Breakfast is usually only varied by type of fruit and an occassional toasty bit. If they have breakfast pork chops then I don't do the biscuit and gravy bit. I usually have salad or fresh broccoli when they have it with my lunch and I almost never eat dinner.
Biscuits and
fresh kiwi and strawberries and breakfast steak with onions.
I usally top off the eggs and steak with ample hot sauce,
though not because they taste bad.
With lots of spicy stuff coursing through my veins,
flies and mosquitos tend to leave me alone.

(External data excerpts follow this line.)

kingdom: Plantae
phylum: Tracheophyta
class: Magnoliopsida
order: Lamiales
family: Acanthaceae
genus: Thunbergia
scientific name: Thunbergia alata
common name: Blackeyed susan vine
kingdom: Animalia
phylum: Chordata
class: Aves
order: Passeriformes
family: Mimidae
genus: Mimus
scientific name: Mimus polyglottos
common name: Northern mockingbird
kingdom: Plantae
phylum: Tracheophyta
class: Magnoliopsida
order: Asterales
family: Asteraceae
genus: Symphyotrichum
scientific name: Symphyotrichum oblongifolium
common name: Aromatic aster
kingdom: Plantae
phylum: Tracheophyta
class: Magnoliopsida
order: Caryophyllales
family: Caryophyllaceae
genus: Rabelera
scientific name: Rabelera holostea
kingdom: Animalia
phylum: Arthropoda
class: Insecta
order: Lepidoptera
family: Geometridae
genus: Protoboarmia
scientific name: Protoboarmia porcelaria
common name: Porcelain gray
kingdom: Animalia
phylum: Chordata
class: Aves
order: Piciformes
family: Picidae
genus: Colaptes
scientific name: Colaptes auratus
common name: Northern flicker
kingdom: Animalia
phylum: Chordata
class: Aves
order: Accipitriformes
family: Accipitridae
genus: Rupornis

Breakfast is usually washed down with grapefruit juice.
Lunch
Beef burrito, vulture turkey wings, tomato salad with peppers and olives.
Again, hot sauce and jalepena's figure prominently.
I usually only drink water at lunch.
Qabeli Palau
This is an Afghan staple made with gosht-e gospan (sheep)
or gosht-e boz (goat), particularly the fatty bits,
rice, shaved zardaka (carrots), pyaza (onions), keshmesh (rasins),
ser (garlic) and sometimes zafaran (saffron).
The wealthier the family, the more actual meat is in the dish.
As Ello can appreciate, cultures that use rice as the core of the meal
have hundreds of local variations to each dish.
I've had three variations of this dish from three different places within a block of where I live.
Can't say which I prefer, they are all good.
Served with naan (flat bread), and often lubiya-e tond (spicy beans),
kofta (afghan meatballs) and assorted morcha-e tond (hot peppers).
Kabul has its own variation called Kabuli Palau where the meat ingredient is gosht-e murgh (chicken),
but sheep fat is still used to sear the chicken and add flavor.
They almost never eat plain rice, it is usually in some sort of palau.